The long-term uranium contract price is now around $79 per pound, the highest level since 2008, and it is expected to rise further in the coming months. The ongoing increase in uranium prices is due to supply uncertainties and a surge in power demand driven by AI data centers, which has also increased uranium demand from utilities.
Meanwhile, the spot price of uranium has risen nearly 88% over the past year, reaching a 14-year high of about $82 per pound in February 2024. The rapid increase in spot uranium prices began in 2022, when prices rose 41% to $49.81 per pound.
In order to ensure stable power for data centers worldwide, tech giants have secured clean energy supply through power purchase agreements, building small modular reactors, and investing in nuclear power companies. A Goldman Sachs Research report released in May this year predicted that the power consumption of global data centers currently accounts for 1-2% of total electricity consumption, but will grow by 160% by 2030. It is foreseeable that driven by the AI wave and the demand for clean energy, the share of nuclear power in the grid will rapidly increase, and correspondingly, the demand for uranium will also increase significantly.
From the most basic analysis of market supply and demand, according to the International Energy Agency (IEA), nuclear power generation is expected to almost double by 2050 in the context of the global clean energy transition, and supply should also double.
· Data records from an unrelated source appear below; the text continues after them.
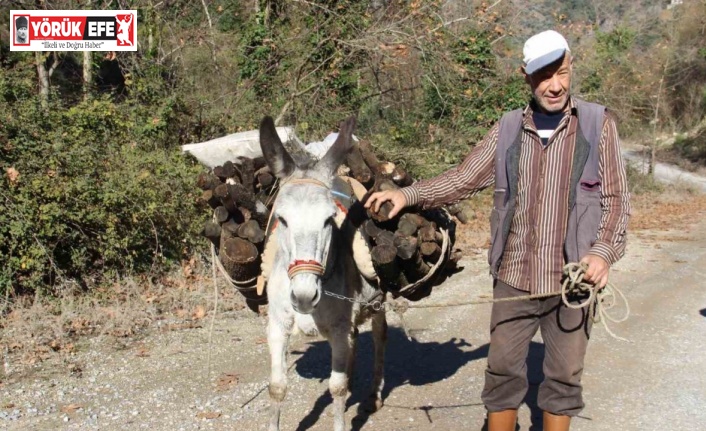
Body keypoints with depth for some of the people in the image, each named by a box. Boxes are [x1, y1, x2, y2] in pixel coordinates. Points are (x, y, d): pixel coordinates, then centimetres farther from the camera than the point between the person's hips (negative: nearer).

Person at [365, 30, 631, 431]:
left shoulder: (599, 124, -3)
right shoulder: (508, 129, 3)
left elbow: (617, 199, -2)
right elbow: (463, 180, 5)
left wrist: (604, 251, -16)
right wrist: (408, 194, -7)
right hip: (514, 277, 2)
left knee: (564, 376, 12)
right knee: (503, 370, 10)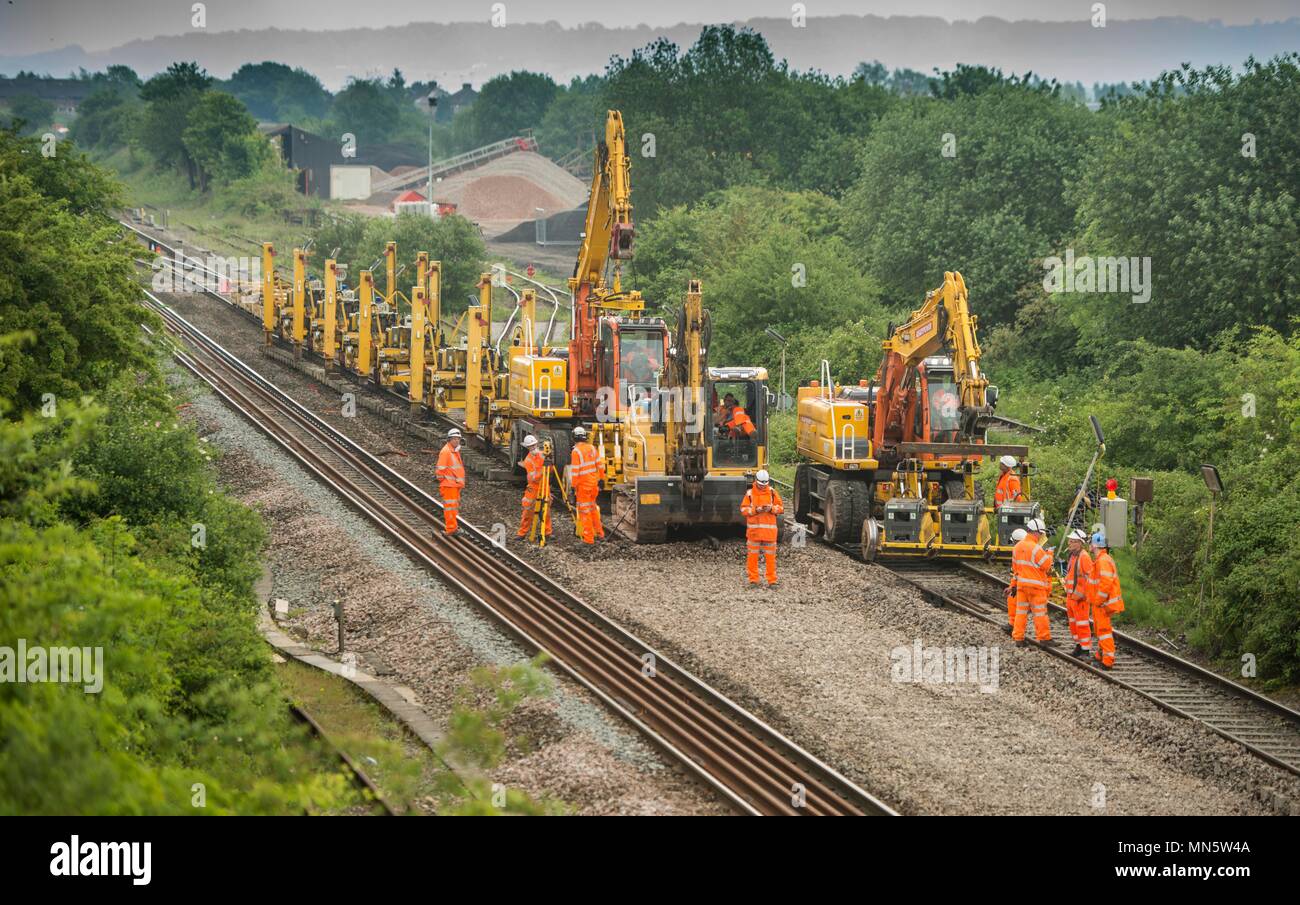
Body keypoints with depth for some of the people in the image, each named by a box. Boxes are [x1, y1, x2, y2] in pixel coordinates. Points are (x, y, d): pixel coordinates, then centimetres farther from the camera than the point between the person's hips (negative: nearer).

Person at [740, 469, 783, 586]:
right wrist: (755, 510, -15)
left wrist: (771, 508, -12)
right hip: (753, 529, 0)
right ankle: (753, 580, 9)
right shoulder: (750, 493, 2)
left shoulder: (772, 492, 5)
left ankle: (772, 580, 6)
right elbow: (743, 509, 0)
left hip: (769, 529, 0)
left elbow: (781, 508, 7)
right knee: (752, 555, 1)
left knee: (770, 556, 1)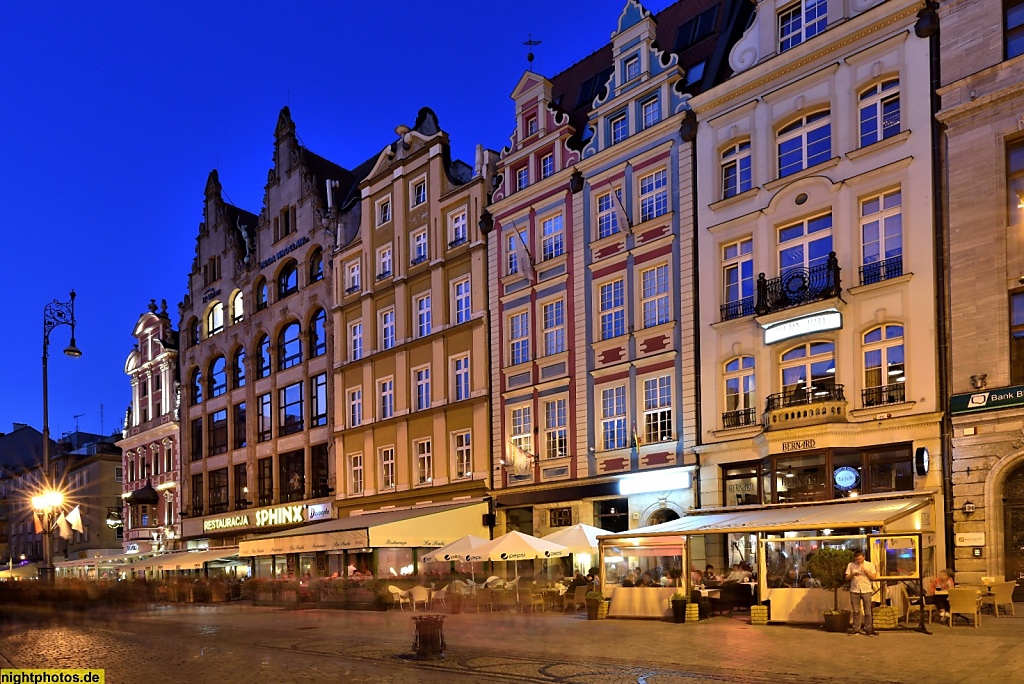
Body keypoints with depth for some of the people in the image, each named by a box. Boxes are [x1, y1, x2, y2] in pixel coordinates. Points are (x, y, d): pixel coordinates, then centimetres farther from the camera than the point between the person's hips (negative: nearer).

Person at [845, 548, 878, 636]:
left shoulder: (870, 565, 4)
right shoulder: (850, 565, 7)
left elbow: (874, 577, 1)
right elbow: (847, 578, 7)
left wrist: (866, 572, -13)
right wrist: (853, 575, -13)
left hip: (866, 590, -1)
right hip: (854, 591, 1)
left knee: (867, 611, -1)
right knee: (856, 611, 3)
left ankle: (868, 629, 4)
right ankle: (856, 629, 8)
However, Plenisfer Investments disagrees.
According to their forecast, uranium prices must be at least 30% higher than the current marginal production cost of $90-$100 per pound to stimulate producers to invest in new projects. Thus, Plenisfer expects the uranium market to continue to experience supply shortages over the next decade. Data from the World Nuclear Association shows that the nuclear market is currently in a state of supply shortage, a trend projected to continue. According to their forecast, by 2030, global uranium demand will reach 83,843 tons, while production will only be 74,805 tons.
Robert Crayfourd, co-fund manager at uranium-focused investment company Geiger Counter, noted that companies like Uranium Energy Corp (AMEX:UEC) and Ur-Energy Inc (AMEX:URG) have limited supply but strong demand, thus continually pushing for higher prices or opting for direct spot sales.